**Ihre Aufgabe**
Schreiben Sie den Text über das Gesetz zur Sperrung von Internetseiten vollständig und wortgetreu ab.

Es ist beschlossene Sache: Der Bundestag hat mit den Stimmen der Großen Koalition ein Gesetz verabschiedet, das im Kampf gegen Kinderpornografie die Sperrung von Internetseiten ermöglicht. Wenn Bundespräsident Horst Köhler nicht noch überraschend seine Unterschrift verweigert, wird das Gesetz in Kürze rechtliche Gültigkeit erlangen. Eigentlich eine gute Sache, könnte man meinen, schließlich will Familienministerin Ursula von der Leyen Kinderpornografie bekämpfen. Ist es aber nicht. Denn wie bei jedem Gesetz sollte man abwägen, welchen Nutzen die Regelung hat und welchen Schaden sie anrichtet. Und in diesem Fall wiegt der Schaden deutlich schwerer. Vier Gründe, warum die Bundesregierung das Gesetz hätte besser lassen sollen.

1. Wirksamer Kampf gegen Kinderpornografie

In einem sind sich alle einig: Der Missbrauch von Kindern muss und soll bekämpft werden. Dafür müssen Opfer geschützt und Täter verfolgt werden. Das passiert mit diesem Gesetz nicht – es zielt lediglich auf die vermeintliche Masse von sogenannten Trittbrettfahrern ab. Leute also, die durch Zufall oder Neugier auf Internetseiten mit kinderpornografischen Inhalten gelangen und nun auf "Stopp"-Seiten treffen werden. Nach Angaben der Familienministerin könnten damit 70 bis 80 Prozent der potenziellen Täter abgehalten werden. Das würde sich auch finanziell auf die Anbieter kinderpornografischer Inhalte auswirken und damit den kommerziellen Massenmarkt mit Kinderpornos im Netz erheblich treffen. Belege für diesen Massenmarkt gibt es allerdings nicht, im Gegenteil. Nach Angaben von Experten wie dem Düsseldorfer Rechtsanwalt Udo Vetter kommen die meisten Konsumenten kinderpornografischer Inhalte über Tauschbörsen, Chaträume, E-Mail-Verteiler oder den klassischen Postweg zu ihrer ekelhaften Ware. Die pädokriminelle Szene schottet sich von der Öffentlichkeit ab.

[Einträge aus einer Datenquelle]

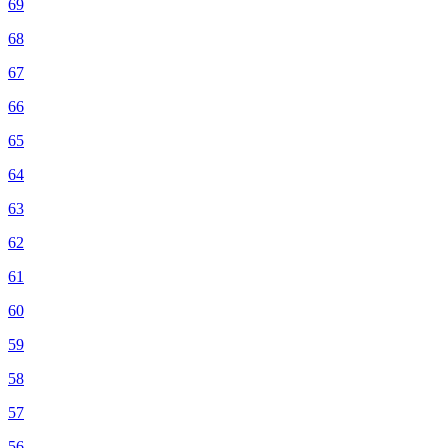
69
68
67
66
65
64
63
62
61
60
59
58
57
56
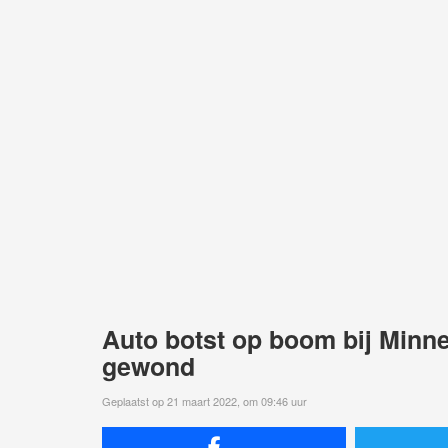
Auto botst op boom bij Minne
gewond
Geplaatst op 21 maart 2022, om 09:46 uur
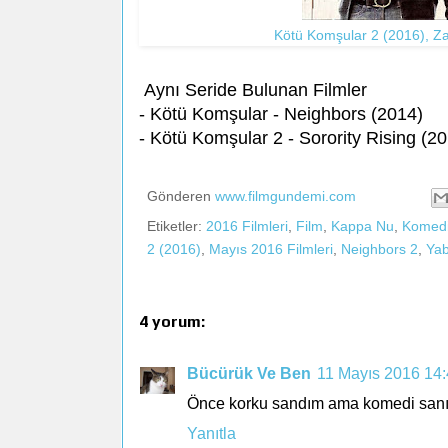
Kötü Komşular 2 (2016), Z
Aynı Seride Bulunan Filmler
- Kötü Komşular - Neighbors (2014)
- Kötü Komşular 2 - Sorority Rising (
Gönderen
www.filmgundemi.com
Etiketler:
2016 Filmleri
,
Film
,
Kappa Nu
,
Komed
2 (2016)
,
Mayıs 2016 Filmleri
,
Neighbors 2
,
Yab
4 yorum:
Bücürük Ve Ben
11 Mayıs 2016 14
Önce korku sandım ama komedi sanırım. 
Yanıtla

**Schriftliche Antwort**
Es ist beschlossene Sache: Der Bundestag hat mit den Stimmen der Großen Koalition ein Gesetz verabschiedet, das im Kampf gegen Kinderpornografie die Sperrung von Internetseiten ermöglicht. Wenn Bundespräsident Horst Köhler nicht noch überraschend seine Unterschrift verweigert, wird das Gesetz in Kürze rechtliche Gültigkeit erlangen. Eigentlich eine gute Sache, könnte man meinen, schließlich will Familienministerin Ursula von der Leyen Kinderpornografie bekämpfen. Ist es aber nicht. Denn wie bei jedem Gesetz sollte man abwägen, welchen Nutzen die Regelung hat und welchen Schaden sie anrichtet. Und in diesem Fall wiegt der Schaden deutlich schwerer. Vier Gründe, warum die Bundesregierung das Gesetz hätte besser lassen sollen.

1. Wirksamer Kampf gegen Kinderpornografie

In einem sind sich alle einig: Der Missbrauch von Kindern muss und soll bekämpft werden. Dafür müssen Opfer geschützt und Täter verfolgt werden. Das passiert mit diesem Gesetz nicht – es zielt lediglich auf die vermeintliche Masse von sogenannten Trittbrettfahrern ab. Leute also, die durch Zufall oder Neugier auf Internetseiten mit kinderpornografischen Inhalten gelangen und nun auf "Stopp"-Seiten treffen werden. Nach Angaben der Familienministerin könnten damit 70 bis 80 Prozent der potenziellen Täter abgehalten werden. Das würde sich auch finanziell auf die Anbieter kinderpornografischer Inhalte auswirken und damit den kommerziellen Massenmarkt mit Kinderpornos im Netz erheblich treffen. Belege für diesen Massenmarkt gibt es allerdings nicht, im Gegenteil. Nach Angaben von Experten wie dem Düsseldorfer Rechtsanwalt Udo Vetter kommen die meisten Konsumenten kinderpornografischer Inhalte über Tauschbörsen, Chaträume, E-Mail-Verteiler oder den klassischen Postweg zu ihrer ekelhaften Ware. Die pädokriminelle Szene schottet sich von der Öffentlichkeit ab.